Since I was young, I have heard about brain drain and its effects on the Iowa economy, labor force, and small towns. As a recent college grad, a number of my classmates left the state for greener pastures in the Southwest and Northeast, but a surprising number also chose to remain right here in the Hawkeye state. Unfortunately, larger metros within the state seem to be gaining at the expense of smaller rural counties whose residents seek opportunities that only an urban area can offer. Cities and towns along major highways and interstates continue to see explosive growth, while those in more remote areas watch as their communities dry up.
With the recession that began in 2008, there has also been a shift in migratory patterns throughout the US. Once attractive locales in the Sunbelt now find themselves with a lack of jobs and an exodus of residents. Other areas such as the Pacific Northwest and the Denver metro are seeing gains in population thanks to thousands of Californians seeking to escape the state's high cost of living and high unemployment rates.
Forbes has produced an interactive map that shows the net inbound and outbound migration that took place for every county in the United States in 2008. Clicking on Linn County, it appears that the top counties where net in-migration is occurring are Black Hawk (Waterloo / Cedar Falls), Dubuque, Cook (Chicago), Delaware (IA), Maricopa (Phoenix), Story (Ames), and Lake County, IL (northern suburbs of Chicago). While there is much cross migration with neighboring Johnson County, Linn County has been losing more residents to the Iowa City area than it has been gaining. Linn County is also losing some to Polk County, with 356 outbound and 200 inbound. Below are the sources of the most gains for Linn County.
Black Hawk County, IA: 311 inbound, $19,200 average income
Dubuque County, IA: 181 inbound, $21,000 average income
Cook County, IL: 159 inbound, $25,300 average income
Delaware County, IA: 152 inbound, $24,800 average income
Maricopa County, AZ: 120 inbound, $30,100 average income
Story County, IA: 91 inbound, $26,200 average income
Lake County, IL: 63 inbound, $30,300 average income
Checking out Polk County, one can really see how it has increased its population at the expense of rural areas throughout the state.
Meanwhile, West Palm Beach County in Florida graphically shows how hard the region has been hit by the recession. Sagging real estate values and a hard hit tourism industry seem to have forced many to seek work elsewhere. However, the Northeast and Midwest continue to provide the areas with snowbirds seeking warmer climates.
And finally, we can see that King County (Seattle) seems to be faring very well in terms of migration.

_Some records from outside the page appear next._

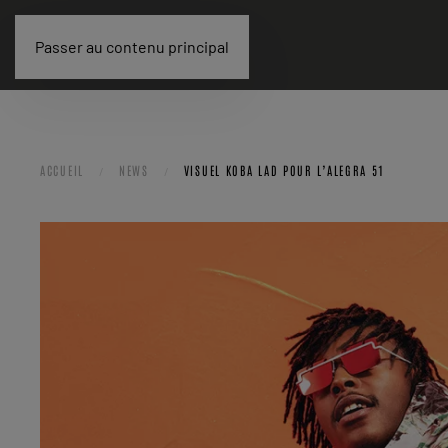
Passer au contenu principal
ACCUEIL
NEWS
VISUEL KOBA LAD POUR L’ALEGRA 51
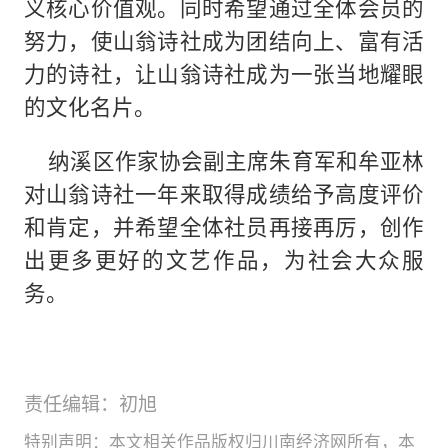
义核心价值观。同时希望通过全体会员的
努力，使山翁诗社成为团结向上、富有活
力的诗社，让山翁诗社成为一张当地耀眼
的文化名片。
纳溪区作家协会副主席朱育军和牟亚林
对山翁诗社一年来取得成绩给予高度评价
和肯定，并希望全体社员再接再厉，创作
出更多更好的文艺作品，为社会大众服
务。
责任编辑：初旭
特别声明：本文相关作品版权归川南经济网所有，本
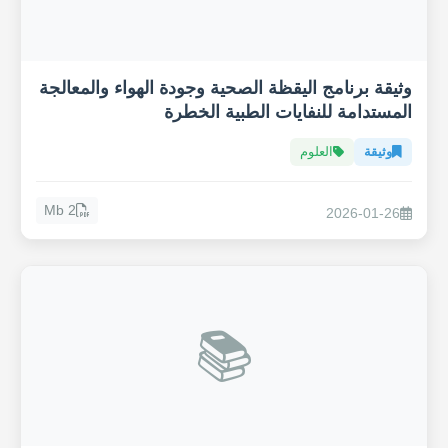
وثيقة برنامج اليقظة الصحية وجودة الهواء والمعالجة
المستدامة للنفايات الطبية الخطرة
وثيقة
العلوم
2 Mb
2026-01-26
📚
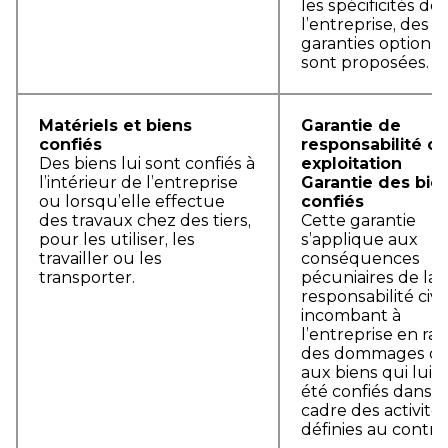
les spécificités de
l’entreprise, des
garanties optionne
sont proposées.
Matériels et biens
Garantie de
confiés
responsabilité civ
Des biens lui sont confiés à
exploitation
l’intérieur de l’entreprise
Garantie des bie
ou lorsqu’elle effectue
confiés
des travaux chez des tiers,
Cette garantie
pour les utiliser, les
s’applique aux
travailler ou les
conséquences
transporter.
pécuniaires de la
responsabilité civi
incombant à
l’entreprise en rai
des dommages ca
aux biens qui lui 
été confiés dans l
cadre des activité
définies au contrat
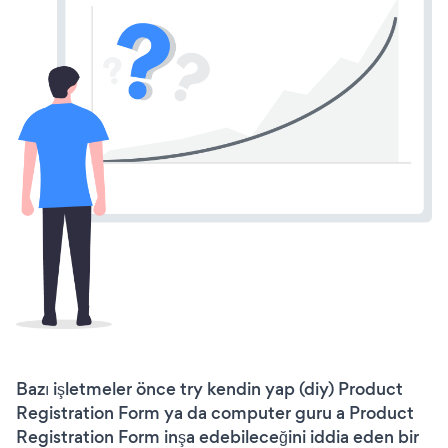
Bazı işletmeler önce try kendin yap (diy) Product
Registration Form ya da computer guru a Product
Registration Form inşa edebileceğini iddia eden bir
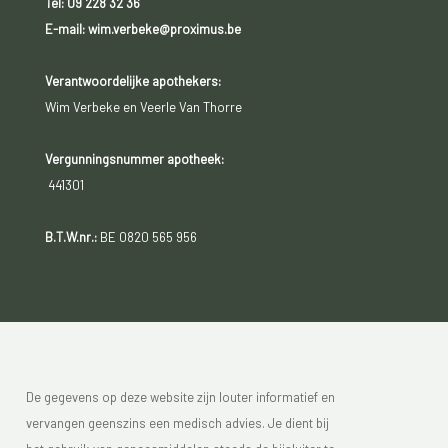
Tel:
09 228 32 36
E-mail: wim.verbeke@proximus.be
Verantwoordelijke apothekers:
Wim Verbeke en Veerle Van Thorre
Vergunningsnummer apotheek:
441301
B.T.W.nr.:
BE 0820 565 956
De gegevens op deze website zijn louter informatief en
vervangen geenszins een medisch advies. Je dient bij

In summary, population trends of the last 50 years seem to have been thrown out of whack in the last decade. The explosive growth seen in the Sunbelt has been hindered by the recession and rising costs of living. Other areas in the south such as Dallas / Fort Worth continue to attract newcomers. Iowa cities are seeing significant growth at the expense of rural areas. And for Linn County, in nearly every case those leaving the area have higher incomes than those moving to the area. This could be interpreted a number of ways; perhaps the lower incomes represents young adults moving to the area post-graduation, or perhaps the lower incomes are a sign that we are attracting an unskilled labor force. Perhaps both. Johnson County and Linn County are tied at the hip when it comes to migration with significant movement between the two, but Johnson County appears to be luring more away from Cedar Rapids. The momentum of Iowa City can physically be seen with Westdale Mall largely empty and rumors of Trader Joe's seeking to locate in Iowa City, despite the Cedar Rapids metro being twice as large. Iowa City has done an impressive job economically in the last decade; hopefully Cedar Rapids is taking note.